TECHNICAL: Genesis 1:2 begins with Hebrew waw (which often means “and”) joined to the subject ha-aretz (“the earth”). This combination is followed by the “perfect” verb form hayatha (“was”), then the two adjectives tohu wa-bohu (“formless and empty”). Here as elsewhere, this grammatical construction does not refer to a later condition but gives additional information about the situation already described: “When God created the universe, the earth was formless and desolate” (TEV). The same construction next appears in Genesis 3:1: “Now the ser­pent was more crafty” (waw joined to the subject, followed by the verb hayah and an adjective). The condition it describes did not develop after chapter 2 but already existed at that point. See other examples of this usage in Judges (NASB, Judges 8:11 “when the camp was unsuspect­ing”) and Jonah (NASB, Jonah 3:3 “Now Nineveh was an exceedingly great city”). A different waw construction can give the meaning “became”: initial waw joined to the “imperfect” form of the verb instead of the subject. There are many examples of this construction in Genesis 1, such as those translated “And it was so” in verses Genesis 1:7, 9, 11, 15, and 24. But not verse 2.

The summary theory, now gaining popularity, is another reconstruction theory. This theory considers Genesis 1:1 a summary title for the story of re-creation (reconstruction) in six days. That story, it says, begins in verse 2. According to this theory, the original creation is not in Genesis 1 at all (and apparently, nowhere else). In effect, then, there is a gap before verse 1 rather than after it.

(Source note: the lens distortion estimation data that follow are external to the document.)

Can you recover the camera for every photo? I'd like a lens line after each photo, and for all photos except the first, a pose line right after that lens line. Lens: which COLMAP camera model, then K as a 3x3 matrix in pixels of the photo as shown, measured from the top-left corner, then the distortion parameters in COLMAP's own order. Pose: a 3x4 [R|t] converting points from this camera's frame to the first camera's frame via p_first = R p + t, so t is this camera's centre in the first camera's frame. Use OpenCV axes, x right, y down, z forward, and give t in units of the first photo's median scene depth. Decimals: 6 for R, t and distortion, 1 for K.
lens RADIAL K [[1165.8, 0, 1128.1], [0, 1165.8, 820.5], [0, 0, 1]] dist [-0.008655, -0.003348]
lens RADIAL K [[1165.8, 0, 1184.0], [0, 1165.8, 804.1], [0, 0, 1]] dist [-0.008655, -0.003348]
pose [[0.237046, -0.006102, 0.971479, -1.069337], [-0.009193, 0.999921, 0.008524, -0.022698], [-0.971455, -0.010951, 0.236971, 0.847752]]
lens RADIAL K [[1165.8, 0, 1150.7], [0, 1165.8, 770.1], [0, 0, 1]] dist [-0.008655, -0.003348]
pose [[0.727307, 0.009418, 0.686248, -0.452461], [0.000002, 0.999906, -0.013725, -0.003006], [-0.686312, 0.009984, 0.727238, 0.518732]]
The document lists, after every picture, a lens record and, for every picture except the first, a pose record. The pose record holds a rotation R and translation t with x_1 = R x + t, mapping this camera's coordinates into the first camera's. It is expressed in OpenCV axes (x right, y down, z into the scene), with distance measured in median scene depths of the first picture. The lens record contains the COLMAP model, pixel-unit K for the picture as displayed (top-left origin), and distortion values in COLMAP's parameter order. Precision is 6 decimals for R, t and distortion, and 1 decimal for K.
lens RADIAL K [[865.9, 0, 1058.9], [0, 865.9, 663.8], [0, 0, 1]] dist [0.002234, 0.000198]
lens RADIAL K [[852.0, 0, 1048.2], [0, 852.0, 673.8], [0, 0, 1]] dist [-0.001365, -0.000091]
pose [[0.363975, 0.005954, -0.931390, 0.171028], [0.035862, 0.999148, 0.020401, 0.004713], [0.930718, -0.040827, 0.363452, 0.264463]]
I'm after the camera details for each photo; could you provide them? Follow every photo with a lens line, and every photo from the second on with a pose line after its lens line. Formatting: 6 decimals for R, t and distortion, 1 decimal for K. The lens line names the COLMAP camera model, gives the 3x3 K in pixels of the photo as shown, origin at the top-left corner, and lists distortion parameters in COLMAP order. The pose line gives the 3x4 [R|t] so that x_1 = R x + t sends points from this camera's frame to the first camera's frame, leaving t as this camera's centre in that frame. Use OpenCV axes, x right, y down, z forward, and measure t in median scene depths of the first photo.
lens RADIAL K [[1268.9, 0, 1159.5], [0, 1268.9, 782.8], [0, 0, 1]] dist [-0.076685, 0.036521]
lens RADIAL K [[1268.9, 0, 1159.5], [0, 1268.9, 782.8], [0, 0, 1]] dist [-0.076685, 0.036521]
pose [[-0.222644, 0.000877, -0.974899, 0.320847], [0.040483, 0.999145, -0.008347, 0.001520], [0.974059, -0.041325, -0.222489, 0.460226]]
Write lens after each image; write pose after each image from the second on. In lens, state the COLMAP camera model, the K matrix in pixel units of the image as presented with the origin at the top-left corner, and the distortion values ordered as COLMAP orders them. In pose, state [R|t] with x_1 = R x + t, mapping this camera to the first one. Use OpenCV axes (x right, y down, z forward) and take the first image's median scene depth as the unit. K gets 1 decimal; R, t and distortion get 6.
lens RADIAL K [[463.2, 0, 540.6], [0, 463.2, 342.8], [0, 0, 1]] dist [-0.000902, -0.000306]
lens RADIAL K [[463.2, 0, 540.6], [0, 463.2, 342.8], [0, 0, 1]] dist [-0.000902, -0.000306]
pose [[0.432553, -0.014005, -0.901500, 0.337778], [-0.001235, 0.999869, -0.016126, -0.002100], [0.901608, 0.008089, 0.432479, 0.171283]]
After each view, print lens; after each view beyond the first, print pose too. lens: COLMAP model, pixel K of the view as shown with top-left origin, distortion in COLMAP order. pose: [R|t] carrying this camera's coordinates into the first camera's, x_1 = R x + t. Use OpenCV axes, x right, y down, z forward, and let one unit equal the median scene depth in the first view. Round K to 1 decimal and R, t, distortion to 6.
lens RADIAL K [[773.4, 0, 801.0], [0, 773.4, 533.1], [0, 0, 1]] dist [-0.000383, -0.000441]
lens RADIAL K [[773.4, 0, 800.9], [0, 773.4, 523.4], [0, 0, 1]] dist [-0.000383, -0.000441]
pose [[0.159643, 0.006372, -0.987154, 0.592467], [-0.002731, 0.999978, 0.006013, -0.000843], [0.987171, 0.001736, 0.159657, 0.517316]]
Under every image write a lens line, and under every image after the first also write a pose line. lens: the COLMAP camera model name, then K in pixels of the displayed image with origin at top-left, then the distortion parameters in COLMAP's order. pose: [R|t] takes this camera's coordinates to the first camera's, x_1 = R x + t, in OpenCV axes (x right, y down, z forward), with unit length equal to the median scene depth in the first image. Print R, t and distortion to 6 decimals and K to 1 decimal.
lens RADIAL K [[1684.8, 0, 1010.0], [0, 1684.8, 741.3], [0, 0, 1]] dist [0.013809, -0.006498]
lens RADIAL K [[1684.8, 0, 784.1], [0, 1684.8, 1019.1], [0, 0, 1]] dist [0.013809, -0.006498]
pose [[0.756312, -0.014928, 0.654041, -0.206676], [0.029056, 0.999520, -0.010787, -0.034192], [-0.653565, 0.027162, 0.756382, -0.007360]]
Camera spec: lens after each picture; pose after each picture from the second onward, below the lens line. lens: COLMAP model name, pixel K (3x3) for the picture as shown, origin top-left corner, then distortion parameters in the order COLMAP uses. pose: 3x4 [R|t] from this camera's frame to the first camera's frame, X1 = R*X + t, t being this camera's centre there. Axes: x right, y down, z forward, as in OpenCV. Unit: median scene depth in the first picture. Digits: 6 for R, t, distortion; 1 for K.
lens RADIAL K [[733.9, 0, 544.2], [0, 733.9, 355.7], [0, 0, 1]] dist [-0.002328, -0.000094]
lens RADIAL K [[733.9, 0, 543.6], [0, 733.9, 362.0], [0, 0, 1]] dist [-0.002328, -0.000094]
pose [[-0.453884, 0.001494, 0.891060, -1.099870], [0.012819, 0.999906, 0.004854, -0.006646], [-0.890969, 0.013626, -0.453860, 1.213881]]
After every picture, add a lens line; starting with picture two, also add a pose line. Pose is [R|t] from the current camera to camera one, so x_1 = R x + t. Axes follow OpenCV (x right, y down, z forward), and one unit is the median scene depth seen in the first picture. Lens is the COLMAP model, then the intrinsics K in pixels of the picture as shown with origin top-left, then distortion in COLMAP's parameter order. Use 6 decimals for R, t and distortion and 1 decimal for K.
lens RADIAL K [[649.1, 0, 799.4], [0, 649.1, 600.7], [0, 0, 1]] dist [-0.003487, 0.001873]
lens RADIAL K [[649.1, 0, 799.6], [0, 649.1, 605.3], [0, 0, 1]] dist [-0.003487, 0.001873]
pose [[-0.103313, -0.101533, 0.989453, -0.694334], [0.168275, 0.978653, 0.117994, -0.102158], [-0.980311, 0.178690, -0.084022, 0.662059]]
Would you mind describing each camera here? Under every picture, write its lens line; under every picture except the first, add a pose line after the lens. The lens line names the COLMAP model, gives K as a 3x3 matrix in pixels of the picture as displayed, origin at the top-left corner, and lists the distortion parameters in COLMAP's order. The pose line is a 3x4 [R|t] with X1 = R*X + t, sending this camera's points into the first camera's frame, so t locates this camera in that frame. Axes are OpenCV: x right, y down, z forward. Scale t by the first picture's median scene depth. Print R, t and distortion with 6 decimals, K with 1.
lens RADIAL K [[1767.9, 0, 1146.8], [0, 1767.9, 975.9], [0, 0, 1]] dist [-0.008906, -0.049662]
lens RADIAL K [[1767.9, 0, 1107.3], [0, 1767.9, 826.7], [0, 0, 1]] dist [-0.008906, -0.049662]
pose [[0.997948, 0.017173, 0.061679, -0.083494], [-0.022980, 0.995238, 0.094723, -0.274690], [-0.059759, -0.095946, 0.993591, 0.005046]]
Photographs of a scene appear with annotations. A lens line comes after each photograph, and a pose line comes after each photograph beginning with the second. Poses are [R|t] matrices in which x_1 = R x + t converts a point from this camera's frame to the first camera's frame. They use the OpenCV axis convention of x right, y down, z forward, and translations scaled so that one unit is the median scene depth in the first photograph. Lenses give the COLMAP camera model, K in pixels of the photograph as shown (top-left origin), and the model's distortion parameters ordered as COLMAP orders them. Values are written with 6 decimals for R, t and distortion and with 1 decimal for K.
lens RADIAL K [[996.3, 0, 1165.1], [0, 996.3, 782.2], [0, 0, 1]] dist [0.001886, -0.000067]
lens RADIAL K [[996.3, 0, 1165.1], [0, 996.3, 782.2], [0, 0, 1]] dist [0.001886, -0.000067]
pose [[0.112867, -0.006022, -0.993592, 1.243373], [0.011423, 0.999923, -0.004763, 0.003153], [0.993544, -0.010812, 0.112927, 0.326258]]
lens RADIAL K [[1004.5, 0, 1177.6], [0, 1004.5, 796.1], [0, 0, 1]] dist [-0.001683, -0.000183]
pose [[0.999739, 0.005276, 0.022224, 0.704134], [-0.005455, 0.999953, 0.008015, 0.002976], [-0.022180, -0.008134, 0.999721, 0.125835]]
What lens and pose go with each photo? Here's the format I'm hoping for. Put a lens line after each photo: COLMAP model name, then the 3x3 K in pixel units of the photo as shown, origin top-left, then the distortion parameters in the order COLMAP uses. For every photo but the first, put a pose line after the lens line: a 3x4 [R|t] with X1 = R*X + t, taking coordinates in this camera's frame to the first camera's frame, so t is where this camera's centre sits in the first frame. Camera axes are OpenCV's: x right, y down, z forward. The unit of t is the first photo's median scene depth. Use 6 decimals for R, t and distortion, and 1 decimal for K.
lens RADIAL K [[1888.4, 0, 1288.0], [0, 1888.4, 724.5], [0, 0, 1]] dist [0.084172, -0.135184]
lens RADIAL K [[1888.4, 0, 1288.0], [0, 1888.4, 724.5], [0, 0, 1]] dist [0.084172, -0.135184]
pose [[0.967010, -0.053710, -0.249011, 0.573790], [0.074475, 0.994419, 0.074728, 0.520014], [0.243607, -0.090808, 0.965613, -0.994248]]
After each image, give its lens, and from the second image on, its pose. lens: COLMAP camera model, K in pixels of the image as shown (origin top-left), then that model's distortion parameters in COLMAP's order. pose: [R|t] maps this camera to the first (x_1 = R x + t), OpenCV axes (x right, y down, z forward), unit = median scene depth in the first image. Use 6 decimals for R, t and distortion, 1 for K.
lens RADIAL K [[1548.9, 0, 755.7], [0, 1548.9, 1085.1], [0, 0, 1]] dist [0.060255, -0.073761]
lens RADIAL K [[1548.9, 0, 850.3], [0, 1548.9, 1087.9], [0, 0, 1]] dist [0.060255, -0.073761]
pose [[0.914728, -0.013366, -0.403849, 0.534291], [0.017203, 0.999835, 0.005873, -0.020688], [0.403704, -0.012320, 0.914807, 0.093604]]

This theory also has weaknesses. Verse 1 is not a title but the beginning of a narrative. And verse 2 does not begin a story but—as you have seen—adds new information. Furthermore, if Genesis 1 does not relate the creation story, why does the Bible call it that? For example, the narrative begun in chapter 1 is concluded in Genesis 2:1-3, which says that “thus the heavens and the earth were completed in all their vast array” and that God “rested from all the work of creating that he had done.” The next section proceeds with “the account of the heavens and the earth when they were created” (Genesis 2:4). Many Bible passages refer to one creation, but none refers to two creations. They all agree with Exodus 20:11 that “in six days the LORD made the heavens and the earth, the sea, and all that is in them.